ずんずんと足をふみならし、先に進むアリエスにキャンサーとピスケスが続き、額当ての位置を直すアクアリウスとサジタリウスがそれを追う。
「まさか…おいらたちがやったのって。」
「そうだろうな。あぁ、そうだ。かなり警戒しているだろうから少し手を貸せ。」
 まだ表情の暗いサジタリウスの言葉を肯定するアクアリウスは先を歩く勇者に深々と溜息を吐いた。
「あっれ〜〜?なんかおんなじところぐるぐる周ってる気がするなぁ。」
 先ほどまでの怒りはどこへやら、辺りを見回すアリエスはまったく変わらない光景に首をかしげた。
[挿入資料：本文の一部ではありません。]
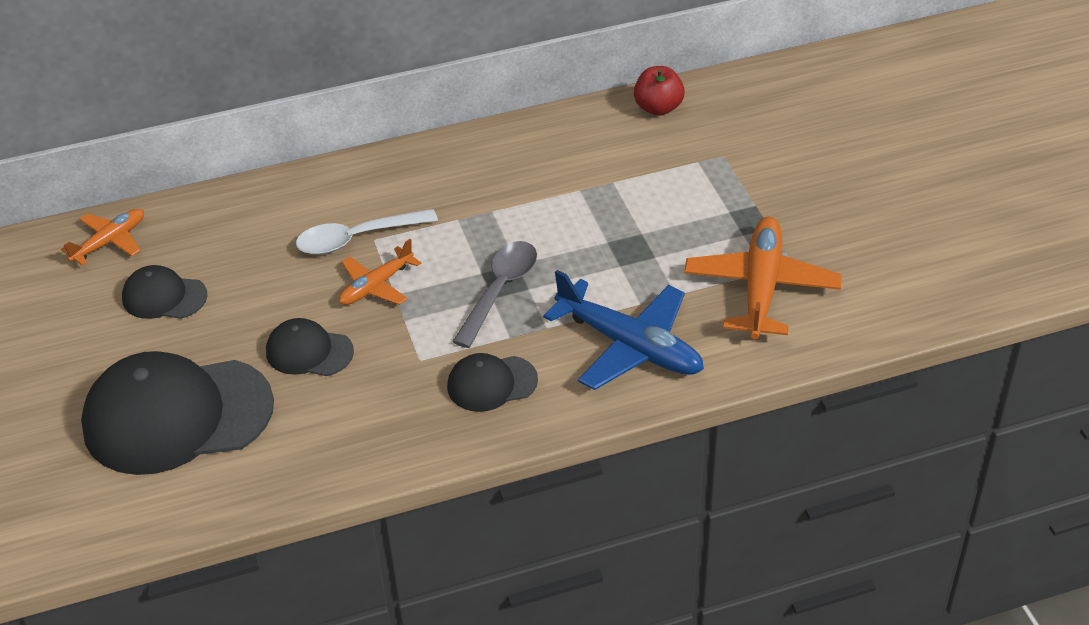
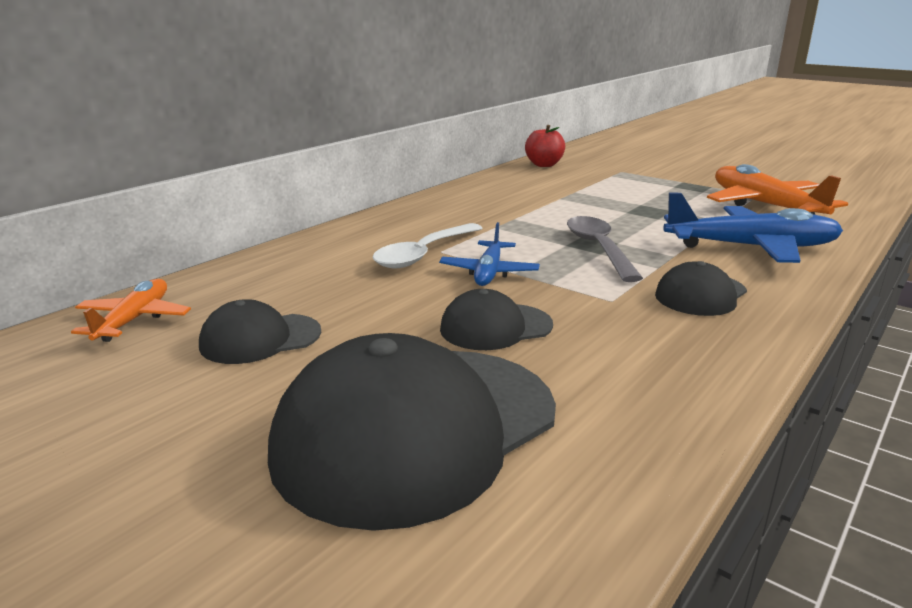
camera: 35 degrees left, 20 degrees down
orange plane [339,239,421,305] -> blue plane [439,222,540,286]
キャンサーも辺りを見回し、ピスケスと顔を見合わせると後ろを歩く魔王を見る。
「本当は結界を張っている本人には私だけ出会いたいが…。限界まで離れてくれるのならばこの幻術を突破するが…どうする?」
 やりたくないな、というアクアリウスにアリエスは睨むが、この魔王の言うことを聞かないと延々と彷徨いそうではある。
「わーかったよ。ギリギリまでさがりゃいいんだろ。」
 魔王に従うのがまっぴらごめんなアリエスはしぶしぶと言った様子で下がるとアクアリウスとサジタリウスが先を歩く。
 
 
 少し歩くとアクアリウスは手ごろな葉を手に取り、口にあてた。
甲高い草笛を吹くと辺りを見回し、何かを待つ。
「何を待っているの?」
 首をかしげるピスケスだが、背の低い草が揺れ、思わず見守る。
「さっき入ってきたの…お兄さん達?」
 現れたのはどこか子犬のような顔をした少年だった。
じろじろと眺めると草笛を吹いたアクアリウスを仰ぎ見る。
「少し話がしたい。結界を張っている物にこれを渡してくれ。魔岩石だ。」
「すごい魔力…。いいの!?リリナの魔力が弱まってきたから嬉しい…。ちょっとまってて!リリナに渡してくる!!」
 懐から紫色の石を取りだすと少年の掌にのせ、渡して来いと促す。
身を翻し、姿を消す少年だがその後ろ姿にアリエスは目をしばたかせた。
「今…茶色い尻尾生えてなかった?」
「あぁ…。犬の尻尾みたいなのが…。」
 顔を見合わせるキャンサーとアリエスは木に寄りかかるアクアリウスを見た。
 
 ほどなくしてフードを深くかぶった少女が姿を現した。
「この魔岩石…こんなに大きなのいただいて平気なのですか?こんな純度の高いもの…。」
「大丈夫だ。それより…」
 困惑した様子の少女は魔岩石を差し出し、受け取っていいのか迷う。
うなずくアクアリウスにほっと溜息を吐くと魔岩石を握りしめ、魔力を充填する。
「ありがとう。じゃあ…こっちに付いてきて。」
 幾分か声に元気の出た少女はアクアリウスの腕をひき、木陰に入っていく。